EXERCISE TASKS -
(1) Answer these questions about the forum thread, one per line, marked (a), (b) and (c):
(a) Using the World Bank figure cited, what percentage of GDP does Ireland spend?
(b) What percentage of its GDP does the US spend on healthcare?
(c) In March 2018, which body showed that metrics of Irish public indebtedness were distorted by leprechaun economics?
(2) Summarize the forum thread in two sentences.
(3) Reproduce the forum thread's text exactly, from "FWIW, Ireland doesn't" to "looking to emulate.".

SELECTED PASSAGE -
+ Visit Cardiff FC for Latest News, Transfer Gossip, Fixtures and Match Results |
counter factual history is full of what ifs. You have no idea if the Irish would be better or worse off. What we do know is they'd have a healthcare system in they remained in the UK.
Is your plan post independence to remove the NHS and dismantle our education system, as both will be unaffordable. Certainly if the Irish can't afford either, what makes you think an independent Wales can? Or have we discovered oil under Bute Park?
If that's what you take from my post then there's little further to get discussed.
FWIW, Ireland doesn't have an equivalent NHS because it cannot afford it. It's one of the reasons the catholic/nationalist community (who are now a majority) aren't rushing to vote for unification. Likewise education isn't as well funded per capita as the UK.
Ireland is not wealthy, its GDP is all smoke and mirrors. If you cant see that then perhaps you joining discussions about macro economics is a bad idea.
leprechaun economics
If you read this, it may help you understand that what is really going on in the Irish economy.
World Bank report on spend as a percentage of GDP
Ireland spends 6.68% (of its vastly inflated GDP) whereas the UK spends 10.15%.
but lets say it does spend more, what does that mean in real terms - the US spends 15% of its GDP on healthcare and its certainly not a model we are looking to emulate.
any comment on the leprechaun economics that vastly inflates the size of the Irish economy?
In October 2017, the U.K. health-care journal The Lancet reported that leprechaun economics was distorting the understanding of comparative Irish health spending.
In March 2018, the OECD showed that metrics of Irish public indebtedness were materially distorted by leprechaun economics.
In February 2019, The Irish Times highlighted that Ireland's world-leading employee productivity statistics, were likely as a result of leprechaun economics effects.
In July 2019, the Irish Times drew further parallels with "Leprechaun Economics" and OECD statistics that "... suggested Irish workers were the most productive on the planet, ..."

DATA TO EXAMINE -
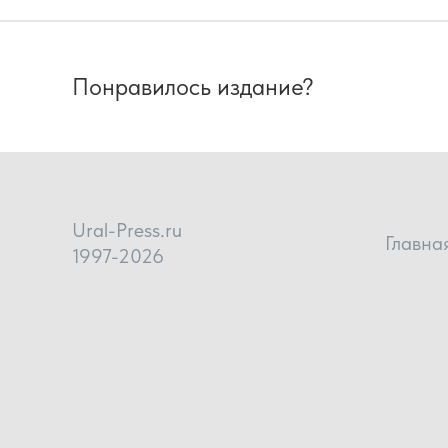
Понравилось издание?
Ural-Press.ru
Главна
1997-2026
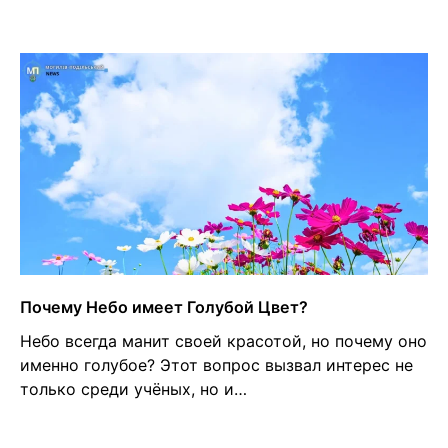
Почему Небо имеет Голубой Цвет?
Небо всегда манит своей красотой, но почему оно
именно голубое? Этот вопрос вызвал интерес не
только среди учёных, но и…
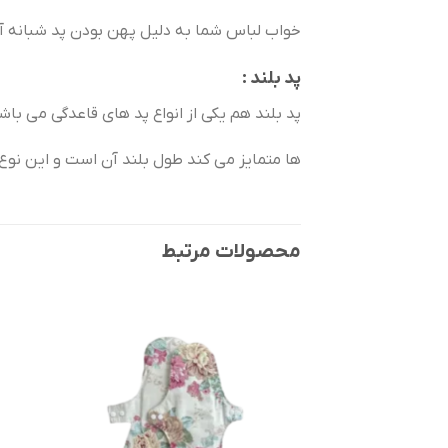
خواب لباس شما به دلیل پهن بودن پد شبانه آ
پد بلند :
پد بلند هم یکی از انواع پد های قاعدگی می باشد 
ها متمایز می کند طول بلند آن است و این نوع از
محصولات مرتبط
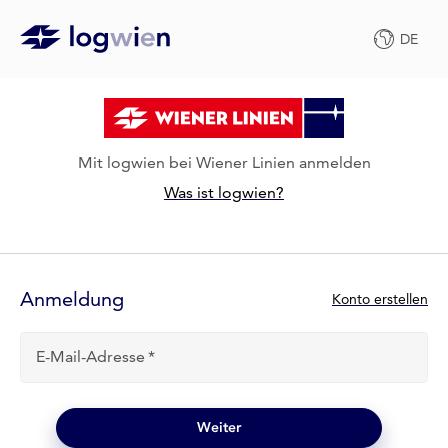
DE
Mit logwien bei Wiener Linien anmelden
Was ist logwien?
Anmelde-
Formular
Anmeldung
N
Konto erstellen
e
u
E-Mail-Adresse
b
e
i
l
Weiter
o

ANSWER SECTION -
(1)
(a) 6.68%
(b) 15%
(c) The OECD

(2) One poster argues that Ireland has no NHS equivalent because it cannot afford one, and that its education funding per capita also trails the UK's. The poster adds that Ireland's GDP is inflated by "leprechaun economics," citing World Bank spending figures and reports from The Lancet, the OECD and The Irish Times.

(3)
FWIW, Ireland doesn't have an equivalent NHS because it cannot afford it. It's one of the reasons the catholic/nationalist community (who are now a majority) aren't rushing to vote for unification. Likewise education isn't as well funded per capita as the UK.
Ireland is not wealthy, its GDP is all smoke and mirrors. If you cant see that then perhaps you joining discussions about macro economics is a bad idea.
leprechaun economics
If you read this, it may help you understand that what is really going on in the Irish economy.
World Bank report on spend as a percentage of GDP
Ireland spends 6.68% (of its vastly inflated GDP) whereas the UK spends 10.15%.
but lets say it does spend more, what does that mean in real terms - the US spends 15% of its GDP on healthcare and its certainly not a model we are looking to emulate.